Black plastic bins tend to compost faster because they heat up more quickly. Worms also prefer warm (but not hot) conditions. Pop the bin directly onto the soil so the beneficial microbes and worms can get in. Once the compost at the base of your bin turns dark and crumbly (around 12 months) you can begin to use it. Lavish as mulch to stop water evaporating, prevent soil erosion, suppress weeds and adds nutrients. Mix your homemade compost with specialist peat free mixes such as SylvaGrow Multipurpose and you can create your own bespoke potting mixes and mulches, perfected to your individual growing conditions.

 

Melcourt composting tips

Grow peat free

Not all of us have the space for a compost heap or wormery. But we can all be more ethical and sustainable about the compost we buy. Avoiding peat-based compost helps preserve precious peatlands. These natural habitats play an essential role in mitigating against the effects of climate change, including reducing flooding and sequestering vast amounts of carbon.

All of our products are 100-per-cent peat-free, including our 11 SylvaGrow composts and soil conditioners.

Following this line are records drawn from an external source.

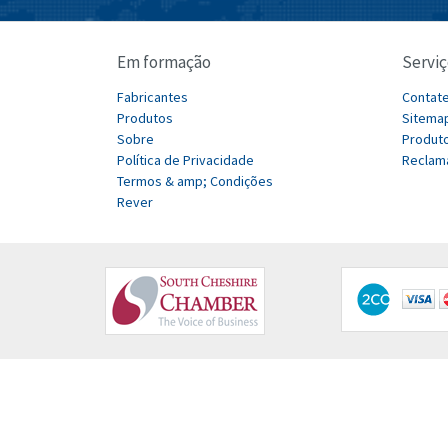
Em formação
Serviç
Fabricantes
Contat
Produtos
Sitema
Sobre
Produto
Política de Privacidade
Reclam
Termos & amp; Condições
Rever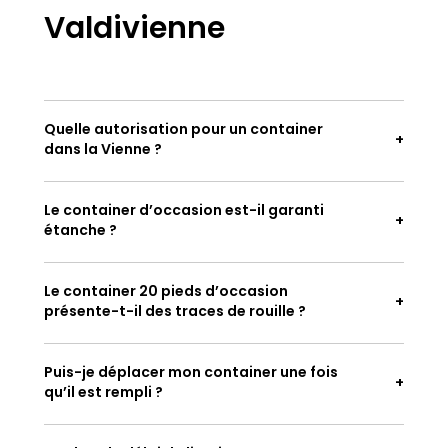
Valdivienne
Quelle autorisation pour un container
dans la Vienne ?
Le container d’occasion est-il garanti
étanche ?
Le container 20 pieds d’occasion
présente-t-il des traces de rouille ?
Puis-je déplacer mon container une fois
qu’il est rempli ?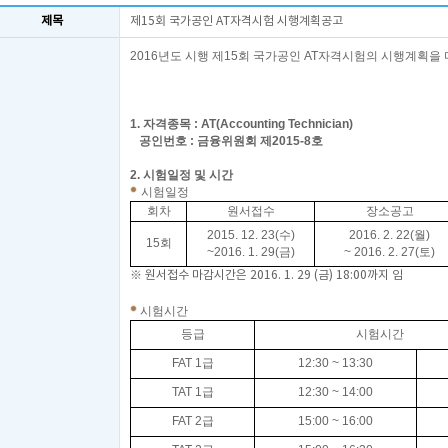
제목
제15회 국가공인 AT자격시험 시행계획공고
2016년도 시행 제15회 국가공인 AT자격시험의 시행계획을
1. 자격종목 : AT(Accounting Technician)
공인번호 : 금융위원회 제2015-8호
2. 시험일정 및 시간
시험일정
회차
원서접수
장소공고
2015. 12. 23(수)
2016. 2. 22(월)
15회
~2016. 1. 29(금)
~ 2016. 2. 27(토)
※ 원서접수 마감시간은 2016. 1. 29 (금) 18:00까지 임
시험시간
등급
시험시간
FAT 1
급
12:30 ~ 13:30
TAT 1
급
12:30 ~ 14:00
FAT 2
급
15:00 ~ 16:00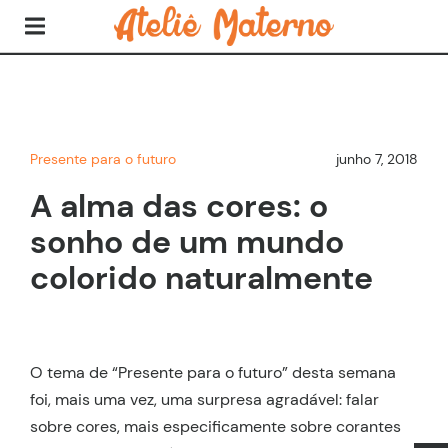
Presente para o futuro
junho 7, 2018
A alma das cores: o
sonho de um mundo
colorido naturalmente
O tema de “Presente para o futuro” desta semana
foi, mais uma vez, uma surpresa agradável: falar
sobre cores, mais especificamente sobre corantes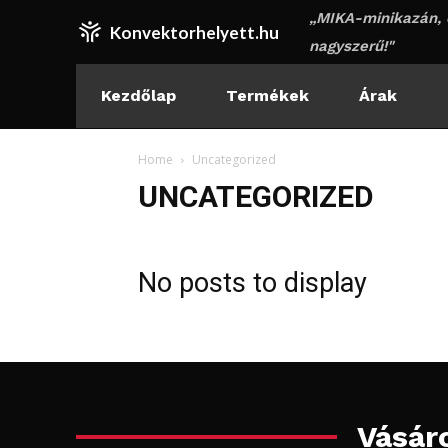
„MIKA-minikazán, 
Konvektorhelyett.hu
nagyszerű!"
Kezdőlap
Termékek
Árak
Home
Uncategorized
UNCATEGORIZED
No posts to display
Vásáro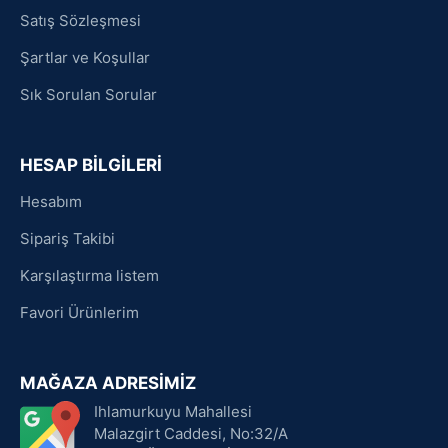
Satış Sözleşmesi
Şartlar ve Koşullar
Sık Sorulan Sorular
HESAP BİLGİLERİ
Hesabım
Sipariş Takibi
Karşılaştırma listem
Favori Ürünlerim
MAĞAZA ADRESİMİZ
Ihlamurkuyu Mahallesi
Malazgirt Caddesi, No:32/A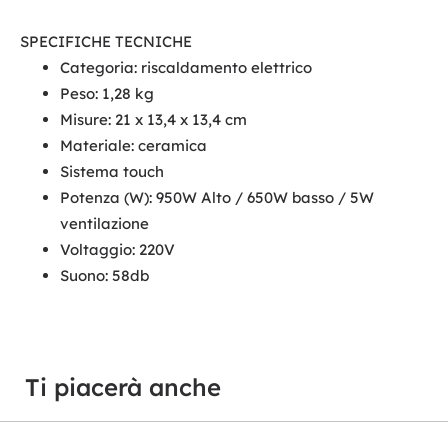
SPECIFICHE TECNICHE
Categoria: riscaldamento elettrico
Peso: 1,28 kg
Misure: 21 x 13,4 x 13,4 cm
Materiale: ceramica
Sistema touch
Potenza (W): 950W Alto / 650W basso / 5W
ventilazione
Voltaggio: 220V
Suono: 58db
Ti piacerà anche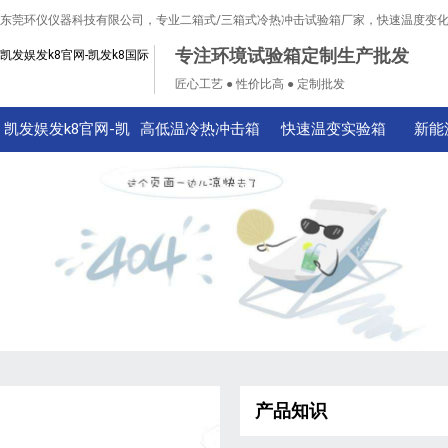
东莞环仪仪器科技有限公司，专业二箱式/三箱式冷热冲击试验箱厂家，快速温度变
专注环境试验箱定制生产批发
凯发娱发k8官网-凯发k8国际
匠心工艺 ● 性价比高 ● 定制批发
凯发娱发k8官网-凯
高低温冷热冲击箱
快速温变实验箱
新能
发k8国际
产品知识
技术知识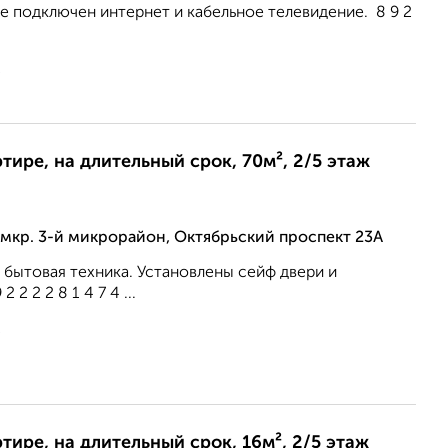
е подключен интернет и кабельное телевидение. 8 9 2
2
ртире, на длительный срок, 70м², 2/5 этаж
мкр. 3-й микрорайон, Октябрьский проспект 23А
 бытовая техника. Установлены сейф двери и
 2 2 2 8 1 4 7 4 ...
2
ртире, на длительный срок, 16м², 2/5 этаж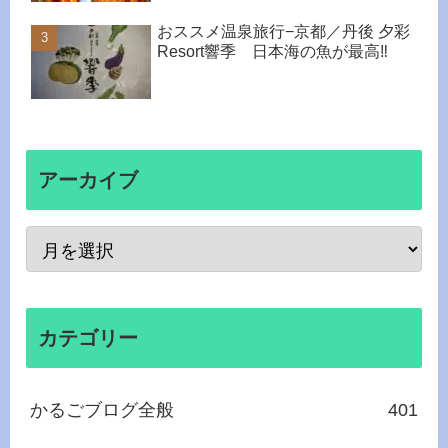
おススメ温泉旅行−京都／丹後 夕彩
Resort響季 日本海の魚が最高‼
アーカイブ
カテゴリー
かるごブログ全般
401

This specialist compost range is loved by professional growers and gardeners alike – and Royal Horticultural Society endorsed. All are manufactured from British and European forest industry co-products. New sustainable raw material sources are being systematically researched, trialled and tested all the time using our in-house research and development facilities. Click here for our full range.

 

Improve sustainability with a wildflower meadow

Attract wildlife

There’s no better way to create a sustainable and productive allotment or garden, than by encouraging biodiversity. Attracting wildlife with wildflowers, a water source and hibernation habitats – will help insects pollinate your crops and pick off predators. An easy win is a bug hotel with a combination of rocks, twigs, bamboo and pinecones. Let a patch of grass grow wild, or grow native wildflowers such as red campion, scabious, cornflower, and corncockle among your crops. A half barrel pond with stepping-stones for amphibians and hedgehogs, provides all sorts of creatures with a place to cool off and drink.